The famous “212 Gold Brick” was instituted in 1947 and was recently discovered at the Olivia High School. Photo by Tom Hauer

The famous “212 Gold Brick” was instituted in 1947 and was recently discovered at the Olivia High School. Photo by Tom Hauer

Wacker’s research states the 212 Conference was “born” on April 14, 1947. LeRoy Henning, the principal and basketball coach at Sacred Heart, and Dale Aaseth, the principal and coach at Bird Island, discussed the alignment of a new conference in the fall of 1946. Minnesota High School League encouraged schools to get organized into leagues or conferences to give schools and students the opportunity to compete for conference championships as well as in district, regional, and state tournaments. The original 212 Conference ran from the fall of 1947 to the spring of 1974. The original eight teams went through 1974. After that more teams were added, and the conference split into the east and west.
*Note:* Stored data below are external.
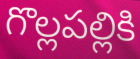
గొల్లపల్లికి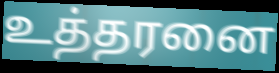
உத்தரனை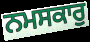
ਨਮਸਕਾਰੁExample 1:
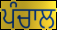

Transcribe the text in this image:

ਪੰਚਾਲ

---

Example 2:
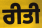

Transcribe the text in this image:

ਰੀਤੀ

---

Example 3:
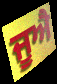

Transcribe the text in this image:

ਜੂਐ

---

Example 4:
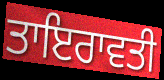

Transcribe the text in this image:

ਤਾਇਰਾਵਤੀ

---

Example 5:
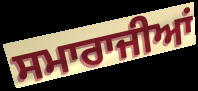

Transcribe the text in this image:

ਸਮਾਰਾਜੀਆਂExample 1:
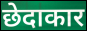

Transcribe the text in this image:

छेदाकार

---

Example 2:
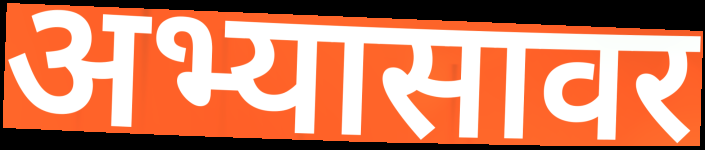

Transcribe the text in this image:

अभ्यासावर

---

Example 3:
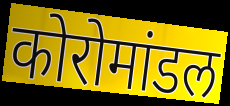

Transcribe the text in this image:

कोरोमांडल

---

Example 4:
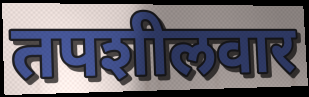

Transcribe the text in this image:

तपशीलवार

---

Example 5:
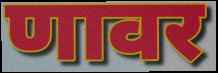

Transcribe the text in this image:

णावर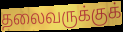
தலைவருக்குக்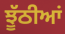
ਝੂੱਠੀਆਂ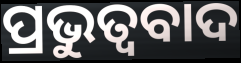
ପ୍ରଭୁତ୍ବବାଦ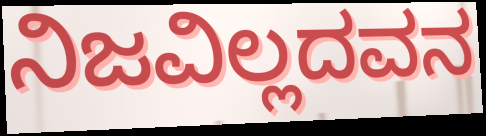
ನಿಜವಿಲ್ಲದವನ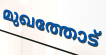
മുഖത്തോട്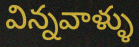
విన్నవాళ్ళు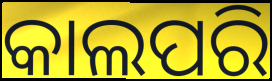
କାଲପରି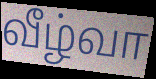
வீழ்வா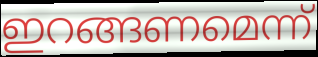
ഇറങ്ങണമെന്ന്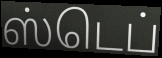
ஸ்டெப்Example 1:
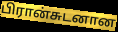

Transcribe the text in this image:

பிரான்சுடனான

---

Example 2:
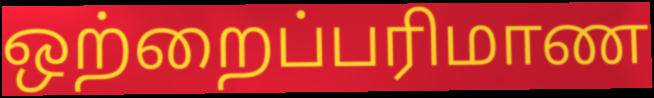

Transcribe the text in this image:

ஒற்றைப்பரிமாண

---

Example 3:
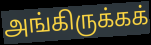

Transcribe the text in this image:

அங்கிருக்கக்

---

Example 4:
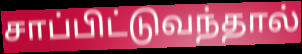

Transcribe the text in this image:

சாப்பிட்டுவந்தால்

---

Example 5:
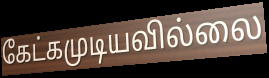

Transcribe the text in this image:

கேட்கமுடியவில்லை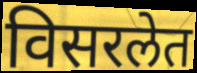
विसरलेतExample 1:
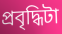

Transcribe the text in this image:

প্রবৃদ্ধিটা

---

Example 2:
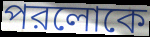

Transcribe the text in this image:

পরলোকে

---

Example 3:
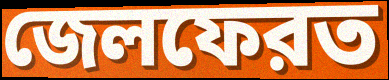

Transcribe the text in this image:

জেলফেরত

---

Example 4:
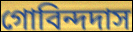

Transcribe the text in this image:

গোবিন্দদাস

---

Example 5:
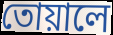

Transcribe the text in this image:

তোয়ালেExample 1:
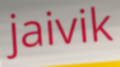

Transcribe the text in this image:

jaivik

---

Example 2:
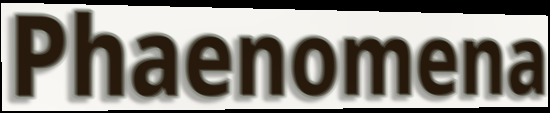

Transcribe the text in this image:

Phaenomena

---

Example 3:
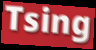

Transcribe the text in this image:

Tsing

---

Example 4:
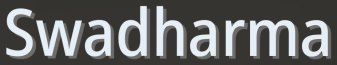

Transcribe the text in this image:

Swadharma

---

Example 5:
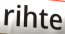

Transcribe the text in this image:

rihte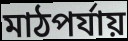
মাঠপর্যায়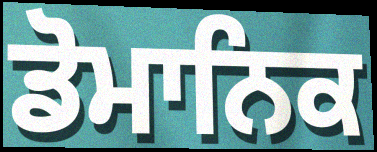
ਡੋਮਾਨਿਕ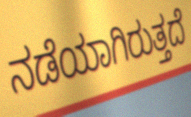
ನಡೆಯಾಗಿರುತ್ತದೆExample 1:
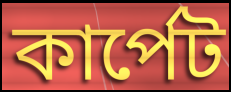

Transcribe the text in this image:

কার্পেট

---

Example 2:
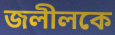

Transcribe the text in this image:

জলীলকে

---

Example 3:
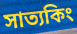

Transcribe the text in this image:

সাত্যকিং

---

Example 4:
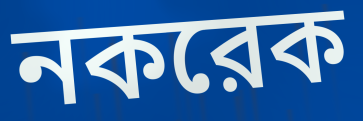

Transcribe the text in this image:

নকরেক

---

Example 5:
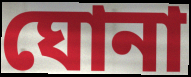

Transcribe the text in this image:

ঘোনা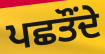
ਪਛਤੌਂਦੇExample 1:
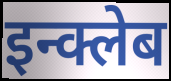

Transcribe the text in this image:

इन्क्लेब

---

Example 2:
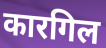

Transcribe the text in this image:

कारगिल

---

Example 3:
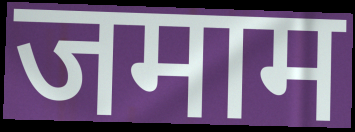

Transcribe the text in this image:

जमाम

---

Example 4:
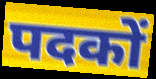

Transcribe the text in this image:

पदकों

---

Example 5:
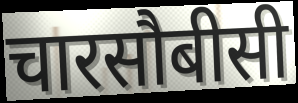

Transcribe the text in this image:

चारसौबीसी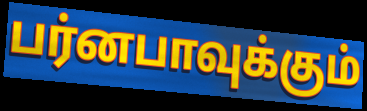
பர்னபாவுக்கும்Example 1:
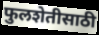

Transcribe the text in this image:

फुलशेतीसाठी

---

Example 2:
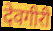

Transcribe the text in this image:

देवगीरी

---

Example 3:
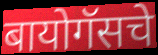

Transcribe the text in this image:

बायोगॅसचे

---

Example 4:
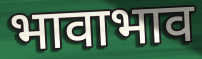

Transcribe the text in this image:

भावाभाव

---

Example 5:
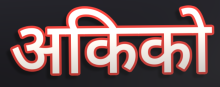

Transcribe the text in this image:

अकिकोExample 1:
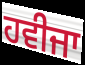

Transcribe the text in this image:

ਹਵੀਜਾ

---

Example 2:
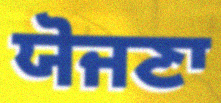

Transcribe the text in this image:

ਯੋਜਣਾ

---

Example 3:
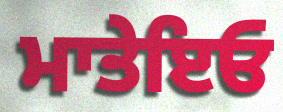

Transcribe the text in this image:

ਮਾਤੇਇਓ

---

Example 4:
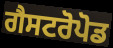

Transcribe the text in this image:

ਗੈਸਟਰੋਪੋਡ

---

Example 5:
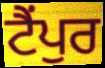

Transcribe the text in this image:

ਟੈਂਪੁਰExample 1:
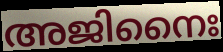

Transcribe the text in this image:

അജിനൈഃ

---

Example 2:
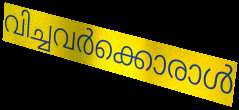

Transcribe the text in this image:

വിച്ചവർക്കൊരാൾ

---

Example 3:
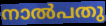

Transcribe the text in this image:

നാൽപതു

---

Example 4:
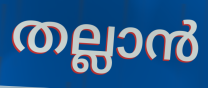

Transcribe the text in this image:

തല്ലാൻ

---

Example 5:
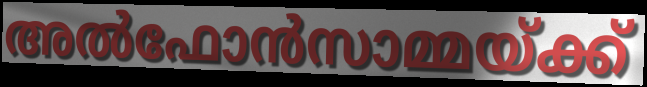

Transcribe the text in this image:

അൽഫോൻസാമ്മയ്ക്ക്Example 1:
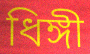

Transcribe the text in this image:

ধিঙ্গী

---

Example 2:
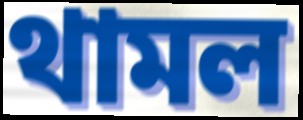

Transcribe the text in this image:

থামল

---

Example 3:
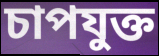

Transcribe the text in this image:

চাপযুক্ত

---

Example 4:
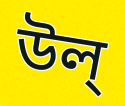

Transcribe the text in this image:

উল্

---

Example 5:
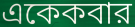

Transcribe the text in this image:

একেকবার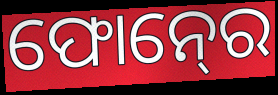
ଫୋନ୍‍ରେ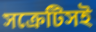
সক্রেটিসইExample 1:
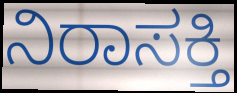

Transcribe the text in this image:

ನಿರಾಸಕ್ತಿ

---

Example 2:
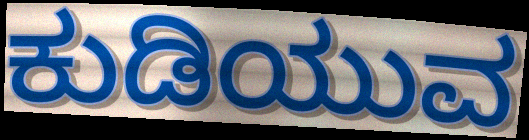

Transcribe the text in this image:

ಕುಡಿಯುವ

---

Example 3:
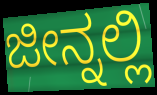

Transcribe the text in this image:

ಜೀನ್ನಲ್ಲಿ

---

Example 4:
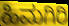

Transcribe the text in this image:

ಹಿಮಗಿರಿ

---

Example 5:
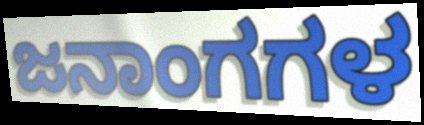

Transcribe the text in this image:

ಜನಾಂಗಗಳ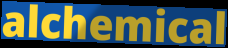
alchemical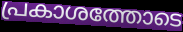
പ്രകാശത്തോടെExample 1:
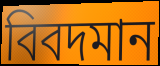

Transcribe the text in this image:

বিবদমান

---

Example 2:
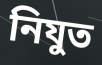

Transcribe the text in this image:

নিযুত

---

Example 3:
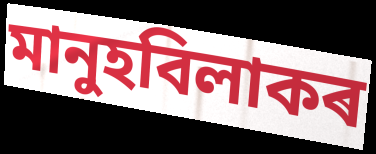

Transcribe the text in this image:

মানুহবিলাকৰ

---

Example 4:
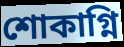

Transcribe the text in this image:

শোকাগ্নি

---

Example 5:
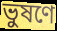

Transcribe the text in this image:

ভুষণে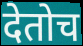
देतोच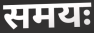
समयः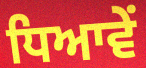
ਧਿਆਵੇਂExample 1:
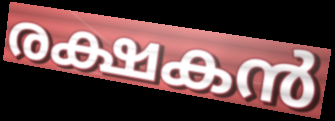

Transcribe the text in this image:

രക്ഷകൻ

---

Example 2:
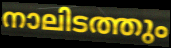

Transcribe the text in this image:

നാലിടത്തും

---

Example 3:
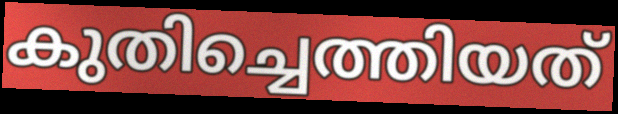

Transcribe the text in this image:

കുതിച്ചെത്തിയത്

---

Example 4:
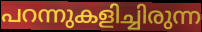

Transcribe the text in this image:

പറന്നുകളിച്ചിരുന്ന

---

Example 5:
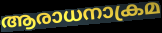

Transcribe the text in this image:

ആരാധനാക്രമ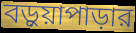
বড়ুয়াপাড়ারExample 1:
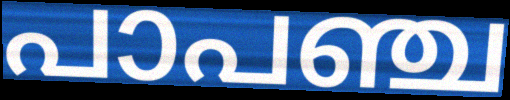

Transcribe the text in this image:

പാപഞ്ച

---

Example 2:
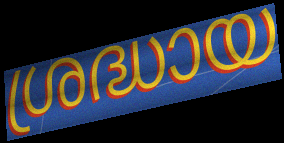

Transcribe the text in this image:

ശ്രദ്ധായ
The 212 Conference name was an obvious choice, since all the schools were along U.S. Highway 212. The highway was on the Yellowstone Trail, part of the first transcontinental northern highway in the country, running from Massachusetts to Washington. By 1934, U.S. 212 was redesignated and went through Brownton, Stewart, Buffalo Lake, Hector, Bird Island, Renville, Danube and Sacred Heart — the members of the 212 Conference when it was formed in 1947. There were other towns, such as Olivia, Norwood, and Clara City that asked to join the conference but were voted down because of population or location.
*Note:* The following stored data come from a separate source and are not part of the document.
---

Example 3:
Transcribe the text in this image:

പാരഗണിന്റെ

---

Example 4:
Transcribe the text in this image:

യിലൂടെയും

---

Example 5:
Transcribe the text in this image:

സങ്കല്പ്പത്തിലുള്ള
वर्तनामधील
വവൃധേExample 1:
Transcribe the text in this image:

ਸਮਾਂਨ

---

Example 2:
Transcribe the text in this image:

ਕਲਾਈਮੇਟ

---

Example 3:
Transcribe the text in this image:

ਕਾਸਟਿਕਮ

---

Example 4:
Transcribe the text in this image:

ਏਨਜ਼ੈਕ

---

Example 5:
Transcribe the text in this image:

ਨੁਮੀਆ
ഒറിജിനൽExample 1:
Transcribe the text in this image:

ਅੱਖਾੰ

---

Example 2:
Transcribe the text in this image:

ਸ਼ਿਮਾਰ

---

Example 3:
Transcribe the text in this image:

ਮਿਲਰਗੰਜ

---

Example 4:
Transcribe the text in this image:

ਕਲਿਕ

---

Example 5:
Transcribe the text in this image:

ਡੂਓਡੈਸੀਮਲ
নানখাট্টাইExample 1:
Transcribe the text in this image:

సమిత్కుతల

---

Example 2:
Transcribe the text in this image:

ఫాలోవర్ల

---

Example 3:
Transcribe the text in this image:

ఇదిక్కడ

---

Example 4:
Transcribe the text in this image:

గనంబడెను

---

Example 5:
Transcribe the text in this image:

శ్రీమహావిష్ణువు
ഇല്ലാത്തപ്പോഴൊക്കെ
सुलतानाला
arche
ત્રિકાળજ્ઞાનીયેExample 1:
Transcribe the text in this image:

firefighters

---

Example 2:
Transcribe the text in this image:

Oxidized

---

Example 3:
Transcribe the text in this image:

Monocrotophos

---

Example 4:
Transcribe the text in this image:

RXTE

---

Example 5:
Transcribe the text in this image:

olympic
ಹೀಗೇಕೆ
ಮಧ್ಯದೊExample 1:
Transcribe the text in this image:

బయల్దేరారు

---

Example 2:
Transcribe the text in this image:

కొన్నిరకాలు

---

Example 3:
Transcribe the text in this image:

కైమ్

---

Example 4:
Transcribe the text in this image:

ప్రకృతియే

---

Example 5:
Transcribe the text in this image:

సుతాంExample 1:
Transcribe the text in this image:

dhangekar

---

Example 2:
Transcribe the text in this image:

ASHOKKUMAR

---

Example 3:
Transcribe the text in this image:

The website that Wacker created is, has pages and pages of photos and history of all the boys’ athletic teams involved. Wacker thought the website may come down in a couple of years because of the money he has to pay to keep it up and running. So what’s next? He is putting together a display of 212 Athletic Conference memorabilia at Cactus Jack’s Bar & Grill in Stewart. Cactus Jack’s, owned by Corey Kosek, is located right on Highway 212 at 260 South Street.

The famous “212 Gold Brick.” Photo by Tom Hauer

The famous “212 Gold Brick.” Photo by Tom Hauer

The 212 Conference had a traveling trophy for football called the “Gold Brick.” On the back of the brick is the history of the Gold Brick, and it reads as follows: The organizational meeting of the 212 Athletic Conference was held in Hector on April 14, 1947. The original constitution called for a Gold Brick, which to be a football traveling trophy. A drawing determined which school was to hold the brick at the beginning of the 1947 season. Brownton won the honor. The team with the brick retains it until they lose a football game. The team that defeats them gets the brick and they in turn keep it until they lose a football game. The brick does not change hands if there is a tie score.

The brick was designed and painted by Mr. LeRoy Henning, who at that time was the coach and principal at Sacred Heart.

Now to the trivia question: What mascot goes with what school? Bird Island Panthers; Brownton Bears; Buffalo Lake Bisons; Danube Hawks; Hector Bulldogs; Renville Indians; Sacred Heart Vikings and the Stewart Gophers. If you guessed correctly you win the gold brick!